Russia will earn an additional 2,667 million dollars thanks to high crude oil prices

El Periódico

Russia’s Finance Minister Anton Siluanov, reported this Sunday that the Russian budget will receive an additional 200 billion rubles ($2.667 million) due to the rise in oil prices.

“We expect additional income. But I want to clarify immediately that the levels of income and deficits of the last two months remain the same. (…) We are talking about an approximate sum of 200 billion rubles,” the minister told the local press, quoted by TASS.

This week the Deputy Prime Minister of Russia, Alexandr Nóvak, assured that The departure of the United Arab Emirates from OPEC will not trigger an oil price war in the international market due to the hydrocarbon deficit.

Russia almost doubled its oil export income in March compared to the previous month due to the rise in prices due to the Iranian blockade of the Strait of Hormuz following the attacks by the United States and Israel against Iran, according to a report published this Monday by the Center for Research on Energy and Clean Air (CREA).

This independent organization, based in Finland, pointed out in its analysis that total income from the export of Russian crude oil grew by 94% month-on-month in March, up to 431 million euros per day, thanks above all to the rise in prices.

The income from the sale of oil has a lag of about three months because the contracts are set by average prices of weeks or months, so official prices, such as that of the Urals, are calculated with delayed data.
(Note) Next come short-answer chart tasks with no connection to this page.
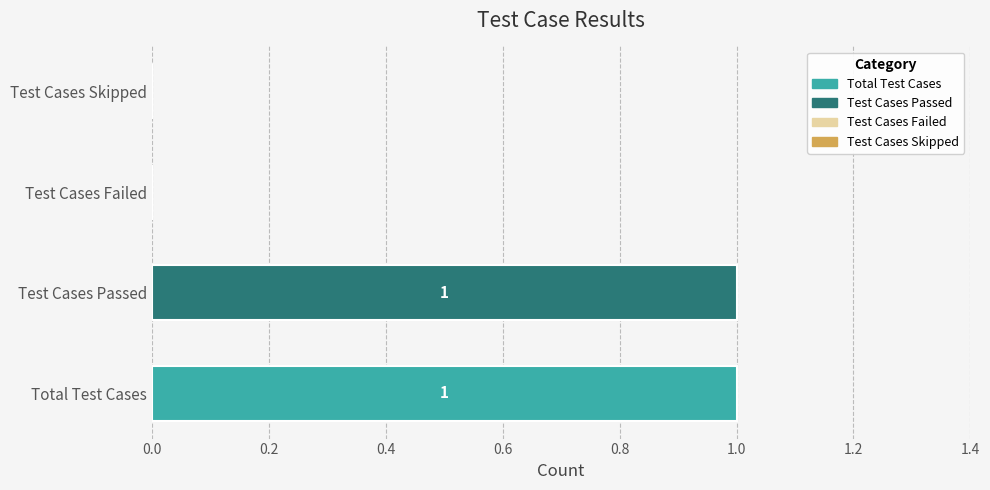

How many values are between 0 and 1?

4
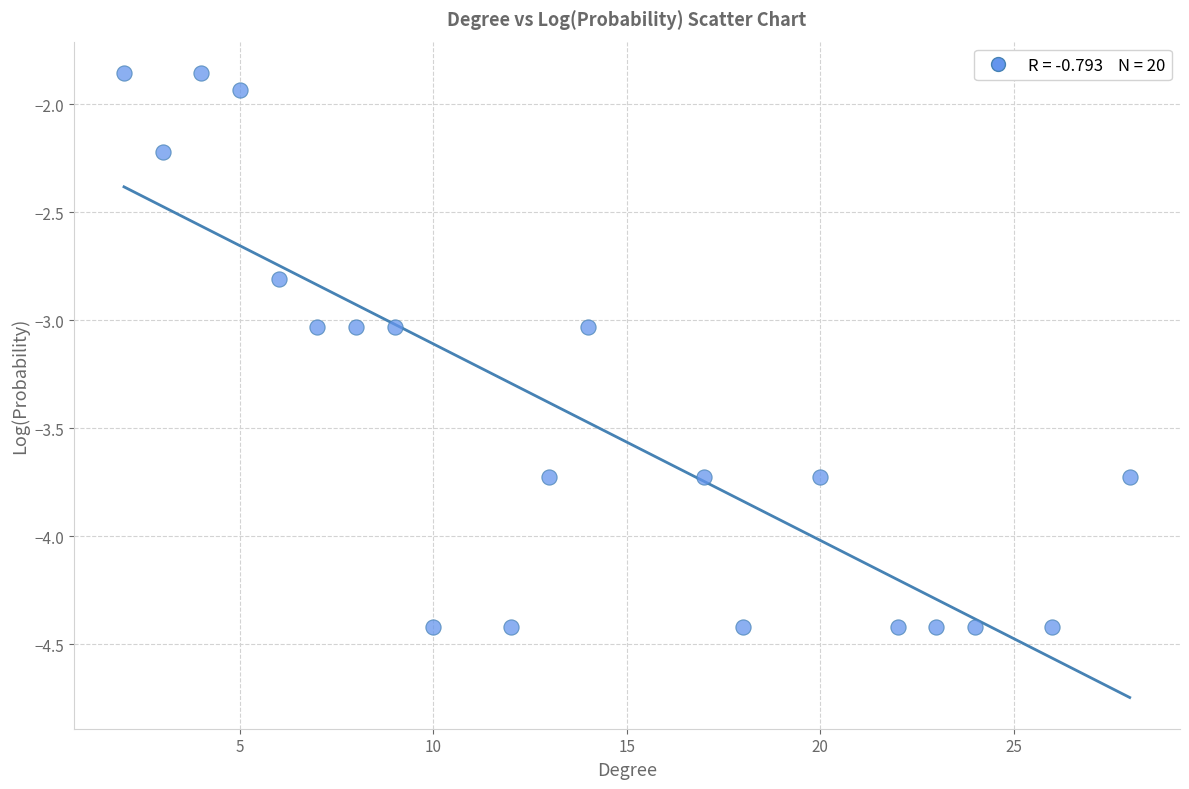

What is the range of X values (max minus min)?

26.0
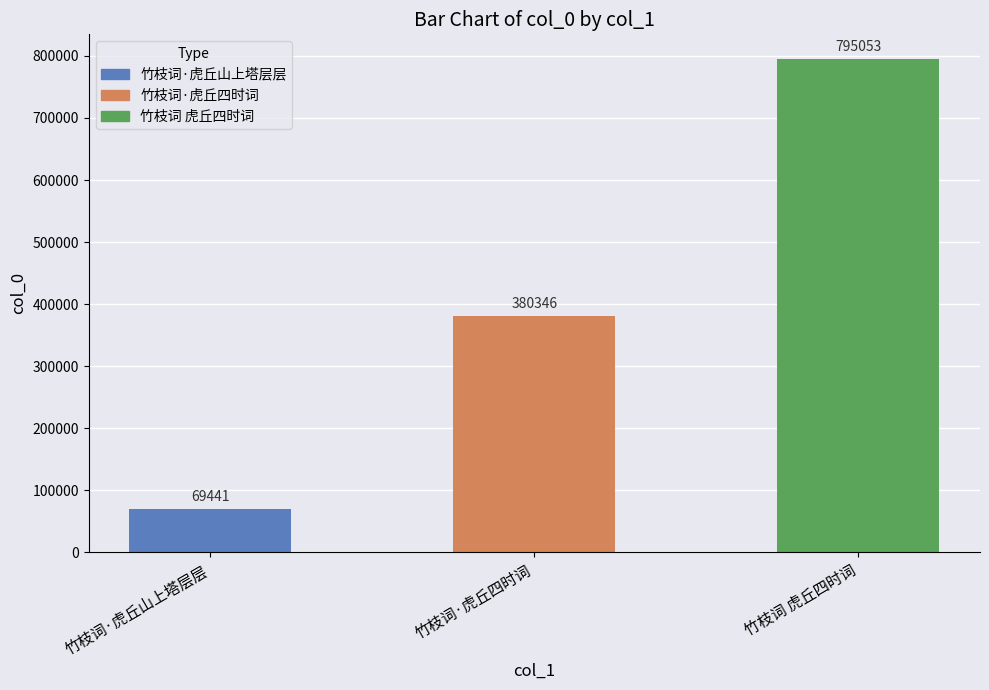

Rank the categories by value from lowest to highest.

竹枝词·虎丘山上塔层层, 竹枝词·虎丘四时词, 竹枝词 虎丘四时词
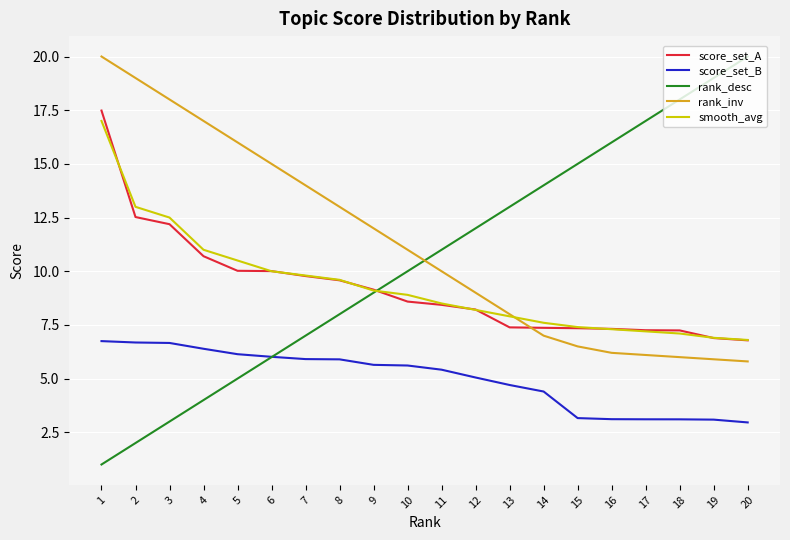

Is it true that smooth_avg equals 5.9 at 11?

False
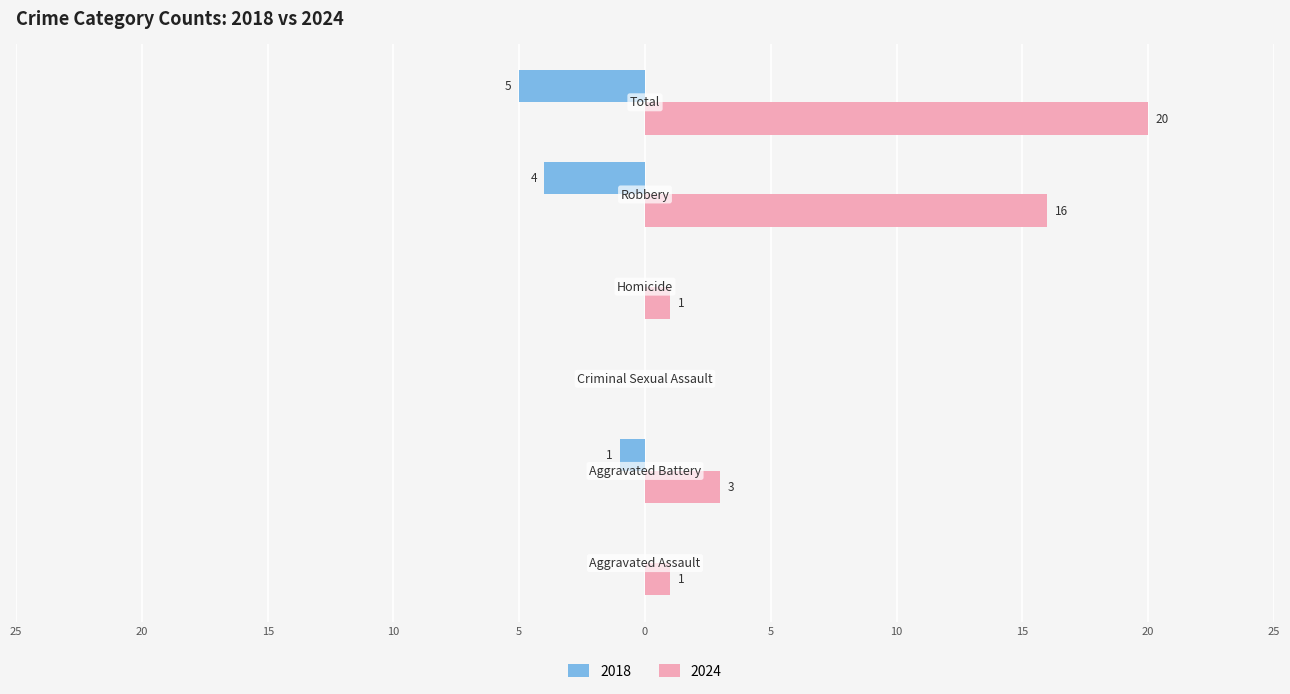

What are all the series names shown in the legend?

2018, 2024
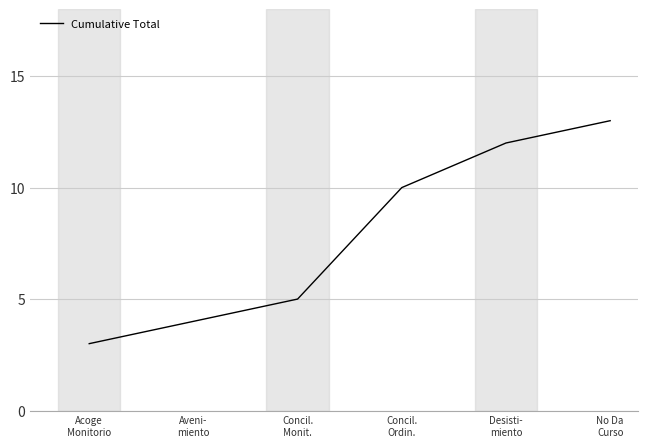

What is the change in value from Acoge
Monitorio to Desisti-
miento?

+9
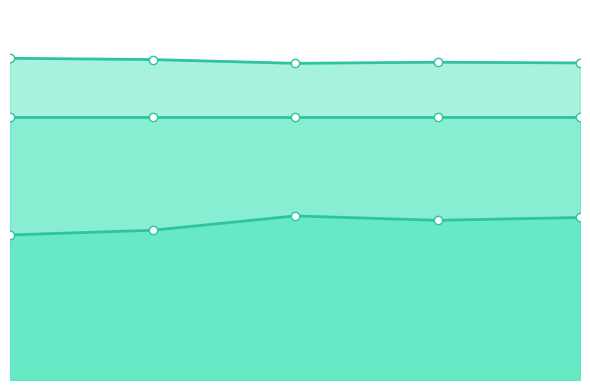

True or false: sim_best_word_line and final_goal_value_line intersect in this chart.

False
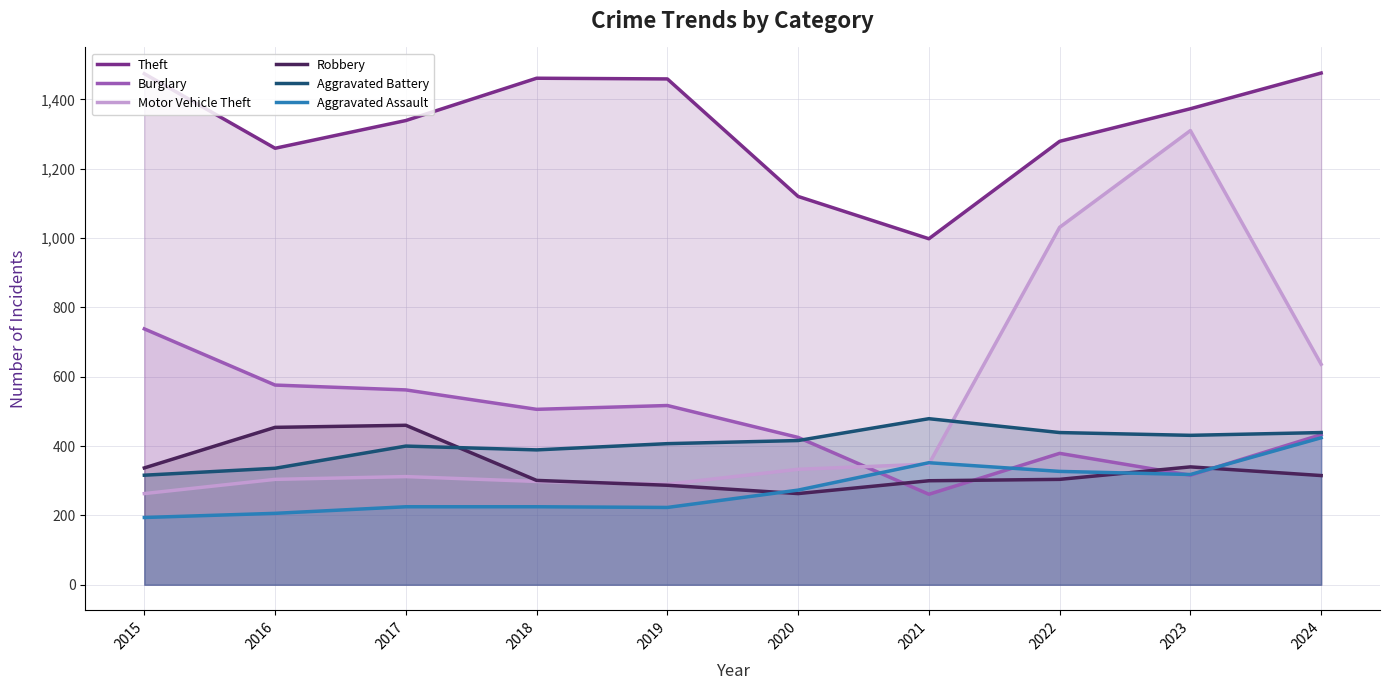

List the series in order of their peak value, lowest first.

Aggravated Assault, Robbery, Aggravated Battery, Burglary, Motor Vehicle Theft, Theft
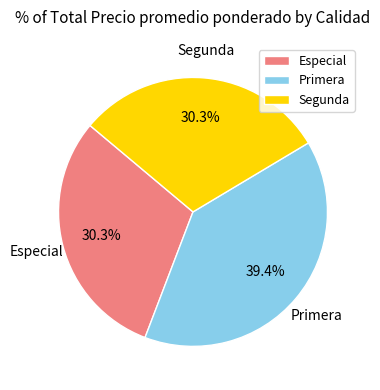

Count the number of slices in the pie.

3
This Sunday, Saudi Arabia, Russia, Iraq, Kuwait, Kazakhstan, Algeria and Oman, the countries that make up the group called OPEC +, decided to increase their oil production quotas. It is the first meeting they have held after leaving the United Arab Emirates this week.

This Sunday’s agreement establishes that between the seven countries, starting in June, “188,000 barrels per day” will be added to current production, “within the framework of their collective commitment to the stability of the oil market,” according to a statement published on the organization’s website. For some observers, the measure has a merely symbolic nature, since producers in the Persian Gulf will not be able to export it.